Digital Music-Making: Cross-Cultural Collaboration

Teaching sustainability helps our kids understand the world’s economic, social and environmental issues. Through this lens, my students and others like them around the globe are using music to promote a sustainable development agenda to end hunger and poverty, reduce inequality, manage climate change and foster peace. Sound like a tall order? We’re tackling this life-changing agenda one song at a time.

I’m a technology teacher for grades 6 to 12 at Caledonia Regional High School in New Brunswick, and Lead of Innovative Design. Believing that we truly have the ability to save humanity, I recently became a TeachSDGs ambassador for the United Nations’ 2030 Sustainable Development Goals agenda (https://www.un.org/sustainabledevelopment/sustainable-development-goals/).

The movement, which was adopted by world leaders in 2015, lists seventeen efforts to be put into action by 2030. The list includes such sweeping goals as wiping out poverty and hunger, gender equality, quality education for all, climate action and affordable and clean energy.

After becoming a TeachSDGs ambassador, I started exploring ways to raise awareness of these important goals, including moving the message beyond my classroom. For me, there’s nothing more inspiring than music, and I knew it would be the foundation of this project. I’ve been a big fan of the cloud-based audio recording studio, Soundtrap (https://www. soundtrap.com/) since it was introduced to me at an educator’s conference in 2016. As a teacher with a mission to bring music collaboratively to the world, I knew what to do.

And so I returned to the roots of my first Soundtrap project, a collaborative music album that was part of a larger curriculum to introduce the kids to different forms of media making. The students loved using Soundtrap. It’s collaborative, easy to use, works across all platforms and devices, and every single one of my students made a track for the album. Soon, we were using Soundtrap in all nine of my classes.

We call this newest music album Project SUSTAIN, or Students Using Soundtrap to Accomplish International Necessity. It parallels the UN’s goals perfectly, which they refer to as “The World’s Largest Lesson.”

To ensure that we had serious interest in our own backyard, I sent out a call to action to our students. I set up a virtual wall with the seventeen tracks, and right away, two 11th graders, a male and female, committed to the cause. They grabbed track five, which was the one on gender equality. They are creating a “call and response” type of song for that particular track. The male student performed the intro for the album with a very passionate speech. He also signed on for Goal 1, which is “No Poverty.”

Next, I used Twitter to get the word out using the #TeachSDGs hashtag. A whole list of international teachers, from kindergarten through post-secondary, signed on, including schools from Nigeria, Canada, New Zealand, Thailand, Germany, Vietnam and Romania. I used a Google form to find takers for the tracks.

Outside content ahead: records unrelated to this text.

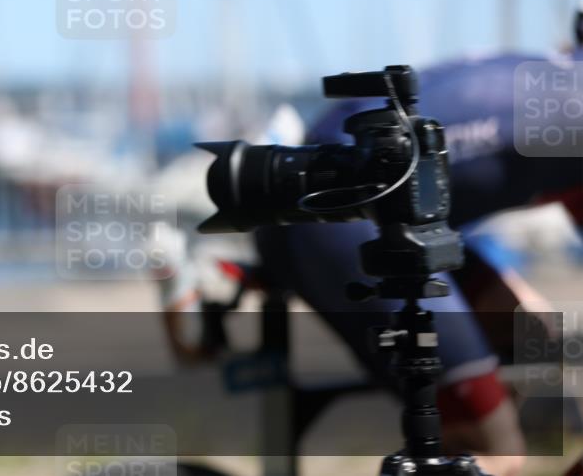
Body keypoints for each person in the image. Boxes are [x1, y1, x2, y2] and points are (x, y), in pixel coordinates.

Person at [160, 37, 583, 476]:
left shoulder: (558, 75)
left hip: (340, 193)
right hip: (346, 213)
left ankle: (224, 271)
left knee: (534, 337)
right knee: (492, 451)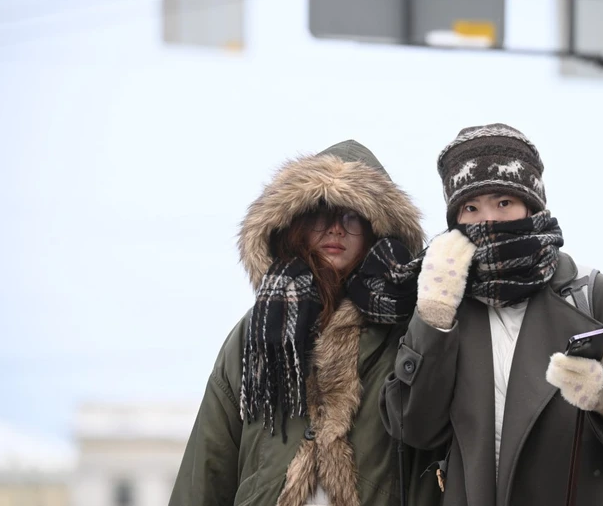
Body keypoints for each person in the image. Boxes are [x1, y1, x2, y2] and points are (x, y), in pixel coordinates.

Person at [379, 123, 603, 505]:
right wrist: (433, 318)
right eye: (471, 207)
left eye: (503, 202)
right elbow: (412, 428)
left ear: (532, 204)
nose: (487, 219)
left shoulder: (592, 294)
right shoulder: (443, 303)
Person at [170, 140, 442, 506]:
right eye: (320, 213)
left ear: (377, 229)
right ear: (295, 224)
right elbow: (209, 460)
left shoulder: (410, 330)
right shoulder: (256, 331)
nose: (335, 229)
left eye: (352, 217)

It’s exciting to watch this project attract so much interest from schools around the world. Some of us don’t speak the same language, but the spirit of the cause and the universal emotion of music gives us common ground from which to deliver such an important international message. It would be fantastic to make the album on Soundtrap for release through Spotify. Ideally, we’d like to release the album next year. But we’ll take the time we need because we want to do it right.

Here at Caledonia, our platform is Microsoft. The teachers like Soundtrap because it’s just as compatible on the school’s Microsoft Surface Studio desktops as it is on their Macs and the students’ personal devices. Some of our teachers use Soundtrap to advance their core curriculum, and the students who started on it in 2016 still rely on it to create class assignments.

What’s interesting is that while I set out to teach my students about making an impact internationally, I’m also learning about myself. Prior to these global interactions, I wasn’t terribly savvy from a cross-cultural perspective. But it’s been a great experience communicating my vision for the project with teachers around the world and learning how different teachers approach the project.

One teacher held a class contest using Soundtrap, and the winning song was submitted to fill their selected track. Other teachers involve their entire class in the single track. I’m not listening to any of the submitted songs because I don’t want them to influence what we at Caledonia Regional are doing.

We’ve also discovered some telling distinctions across cultures, in that most countries gravitated to topics that were relevant to them. For example, we’re in a poor, rural community and many of our students were drawn to “No Poverty.” Canada wanted “Gender Equality.” Romania chose “Peace and Justice and Strong Institutions.” In many cases, two schools are recording songs for the same track, which means we might have as many 34 tracks. Bring ‘em on!

Whatever a teacher’s curriculum, it can adjust to accommodate this critical issue. The UN’s Sustainable Development Goals offer an amazing opportunity to teach our kids that there’s a bigger world out there—and that they can change it. Without these goals, we’re in trouble as a species. If our music makes people talk, we’re already part of the solution.


Benjamin Kelly
Benjamin Kelly is New Brunswick’s Inspirational STEM teacher of the year for 2017. He is an Apple Distinguished Educator Board Member, a Microsoft Innovative Educator Expert, Global Minecraft Mentor and published educational researcher. He currently teaches grade 6 to 12 technology near Moncton, New Brunswick.


This article is from Canadian Teacher Magazine’s Fall 2018 issue.